Well, not very because the seeds were in Desert Trip. They came to me and said they were going to be doing this thing in the Autumn that’s like Coachella but not for young people, it’s different. They said to me that they’d been desperate to get me back to Coachella since whenever I did Coachella, which was 2007 or 2008 I think. And they “sorta can’t fit you in, so would you do THIS idea, and the idea is we get the Beatles and The Rolling Stones and Pink Floyd as headliners.” And I went “They’re all dead! You can’t do that!” and they went “No, no, no hear me out. We can get other great acts as well.” And he mentioned Dylan, and Neil Young and The Who. And that’s it. It’s six acts and we do it for three nights, there’s an opening act and a closing act each night and “would you be prepared to be one of the closing acts?” And I said “Who do I get!” And he said “The Who” and I went “Ah great, I can’t fucking wait to be there.”
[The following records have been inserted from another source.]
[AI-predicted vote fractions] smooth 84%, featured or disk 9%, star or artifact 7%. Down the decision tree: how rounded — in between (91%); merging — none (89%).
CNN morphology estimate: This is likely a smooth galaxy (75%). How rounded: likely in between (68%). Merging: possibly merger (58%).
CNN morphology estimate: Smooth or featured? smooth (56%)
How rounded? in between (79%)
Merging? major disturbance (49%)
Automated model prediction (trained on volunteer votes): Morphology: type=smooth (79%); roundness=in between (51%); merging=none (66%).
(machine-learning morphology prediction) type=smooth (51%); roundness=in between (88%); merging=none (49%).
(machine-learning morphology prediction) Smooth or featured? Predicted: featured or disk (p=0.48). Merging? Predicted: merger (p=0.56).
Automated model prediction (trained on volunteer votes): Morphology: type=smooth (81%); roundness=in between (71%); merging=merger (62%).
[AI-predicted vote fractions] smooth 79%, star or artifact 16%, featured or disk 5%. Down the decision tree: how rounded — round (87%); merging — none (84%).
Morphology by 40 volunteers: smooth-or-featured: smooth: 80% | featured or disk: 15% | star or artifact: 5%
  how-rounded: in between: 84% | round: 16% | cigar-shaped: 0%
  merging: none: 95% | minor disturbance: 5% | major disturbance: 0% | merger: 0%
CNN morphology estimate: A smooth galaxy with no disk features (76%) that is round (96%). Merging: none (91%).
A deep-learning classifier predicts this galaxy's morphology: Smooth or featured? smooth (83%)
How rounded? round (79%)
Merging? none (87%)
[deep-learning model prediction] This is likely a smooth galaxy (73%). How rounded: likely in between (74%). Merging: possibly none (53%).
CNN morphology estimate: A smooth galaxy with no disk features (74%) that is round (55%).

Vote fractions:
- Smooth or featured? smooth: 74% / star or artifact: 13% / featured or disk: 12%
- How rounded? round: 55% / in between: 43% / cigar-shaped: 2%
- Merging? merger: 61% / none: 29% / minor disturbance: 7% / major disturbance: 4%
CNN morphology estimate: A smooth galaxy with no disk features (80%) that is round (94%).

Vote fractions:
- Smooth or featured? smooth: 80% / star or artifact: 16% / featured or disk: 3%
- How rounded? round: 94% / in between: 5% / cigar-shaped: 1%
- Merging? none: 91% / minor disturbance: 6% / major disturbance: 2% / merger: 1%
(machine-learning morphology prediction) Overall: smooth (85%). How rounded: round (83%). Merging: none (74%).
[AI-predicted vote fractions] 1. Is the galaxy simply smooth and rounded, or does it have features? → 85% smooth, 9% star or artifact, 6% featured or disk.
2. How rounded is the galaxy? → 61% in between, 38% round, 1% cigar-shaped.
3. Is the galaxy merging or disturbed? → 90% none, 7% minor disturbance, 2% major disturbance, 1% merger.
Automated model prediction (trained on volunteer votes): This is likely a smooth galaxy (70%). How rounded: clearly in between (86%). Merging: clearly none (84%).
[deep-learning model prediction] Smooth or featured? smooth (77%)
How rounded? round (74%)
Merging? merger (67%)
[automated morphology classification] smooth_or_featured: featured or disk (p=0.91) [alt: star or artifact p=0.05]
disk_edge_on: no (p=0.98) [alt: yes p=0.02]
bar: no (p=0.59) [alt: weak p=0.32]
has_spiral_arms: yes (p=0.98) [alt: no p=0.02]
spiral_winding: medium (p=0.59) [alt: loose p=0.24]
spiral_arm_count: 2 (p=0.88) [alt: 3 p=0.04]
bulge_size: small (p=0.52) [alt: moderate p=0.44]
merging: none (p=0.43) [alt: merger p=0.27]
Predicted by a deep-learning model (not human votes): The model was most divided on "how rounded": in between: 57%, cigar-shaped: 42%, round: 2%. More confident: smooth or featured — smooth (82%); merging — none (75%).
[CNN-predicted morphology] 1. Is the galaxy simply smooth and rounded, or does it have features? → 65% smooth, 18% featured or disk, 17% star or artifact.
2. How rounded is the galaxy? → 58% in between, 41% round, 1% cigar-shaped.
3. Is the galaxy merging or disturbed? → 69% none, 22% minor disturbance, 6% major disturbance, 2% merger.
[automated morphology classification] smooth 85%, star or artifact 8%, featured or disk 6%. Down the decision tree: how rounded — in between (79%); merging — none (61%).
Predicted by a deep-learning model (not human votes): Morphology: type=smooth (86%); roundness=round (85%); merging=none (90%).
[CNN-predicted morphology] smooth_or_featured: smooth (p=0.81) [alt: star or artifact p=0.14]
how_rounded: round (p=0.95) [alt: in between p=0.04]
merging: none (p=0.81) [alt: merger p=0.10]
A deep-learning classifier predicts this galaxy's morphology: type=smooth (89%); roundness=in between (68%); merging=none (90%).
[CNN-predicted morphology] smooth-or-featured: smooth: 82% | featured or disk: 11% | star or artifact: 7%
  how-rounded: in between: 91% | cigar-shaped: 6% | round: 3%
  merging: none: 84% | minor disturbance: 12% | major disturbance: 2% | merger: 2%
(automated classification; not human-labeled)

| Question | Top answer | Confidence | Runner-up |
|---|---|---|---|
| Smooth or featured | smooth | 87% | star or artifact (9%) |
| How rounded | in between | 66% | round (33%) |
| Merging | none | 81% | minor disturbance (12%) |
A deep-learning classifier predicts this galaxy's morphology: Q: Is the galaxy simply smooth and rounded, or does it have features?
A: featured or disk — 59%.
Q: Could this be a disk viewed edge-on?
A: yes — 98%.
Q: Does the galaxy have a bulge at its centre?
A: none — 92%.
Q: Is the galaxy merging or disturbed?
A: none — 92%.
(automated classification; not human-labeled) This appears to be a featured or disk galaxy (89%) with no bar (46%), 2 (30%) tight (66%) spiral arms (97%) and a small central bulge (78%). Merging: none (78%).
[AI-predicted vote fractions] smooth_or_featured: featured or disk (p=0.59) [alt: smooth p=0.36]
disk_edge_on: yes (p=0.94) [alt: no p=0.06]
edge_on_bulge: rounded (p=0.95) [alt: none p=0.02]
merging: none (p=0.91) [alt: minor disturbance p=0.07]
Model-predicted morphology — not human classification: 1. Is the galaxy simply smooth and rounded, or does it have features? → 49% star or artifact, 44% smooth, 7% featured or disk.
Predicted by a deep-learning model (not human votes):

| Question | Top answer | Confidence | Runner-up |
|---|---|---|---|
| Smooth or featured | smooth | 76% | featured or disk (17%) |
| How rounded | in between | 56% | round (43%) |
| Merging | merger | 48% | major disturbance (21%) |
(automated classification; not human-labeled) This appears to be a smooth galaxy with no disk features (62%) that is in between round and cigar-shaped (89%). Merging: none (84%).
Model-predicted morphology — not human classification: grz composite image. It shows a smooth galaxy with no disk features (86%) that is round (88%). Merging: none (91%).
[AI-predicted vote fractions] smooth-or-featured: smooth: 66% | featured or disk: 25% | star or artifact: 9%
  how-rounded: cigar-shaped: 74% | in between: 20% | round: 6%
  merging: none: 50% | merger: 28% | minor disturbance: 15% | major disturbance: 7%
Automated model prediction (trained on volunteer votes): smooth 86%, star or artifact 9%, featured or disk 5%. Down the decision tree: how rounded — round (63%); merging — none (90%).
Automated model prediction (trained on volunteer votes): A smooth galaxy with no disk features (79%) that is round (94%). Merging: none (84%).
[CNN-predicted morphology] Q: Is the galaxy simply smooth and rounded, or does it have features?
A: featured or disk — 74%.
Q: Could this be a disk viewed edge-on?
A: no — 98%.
So I thought I’d been given the mantle for one day. Although I am still called me, it’s obvious what they were doing, and they got Macca and they got the actual Rolling Stones. And they’ve got Bob Dylan and Neil Young and The Who. So, I’ve got to do stuff from the Pink Floyd catalog. So I didn’t do ANY of the new songs. It was all material from when I’d been in Pink Floyd. We had already opened with “Breathe“ and done “Time” and so on and so forth. When I went back on the road I had subsequently finished making the record, and I had to decide how much of the new material I could put in because I think Nigel Godrich did an amazing job producing the record. I think it’s very strong in terms of its politics and its melodic and musical nature, and I am really proud of it. So I thought “How many of these songs can I squeeze in?” We got four of them in the end. And they worked; they worked like a dream. It was seamless. You’d never have thought, “Oh, that’s a new one” you just go “It’s another of his songs.”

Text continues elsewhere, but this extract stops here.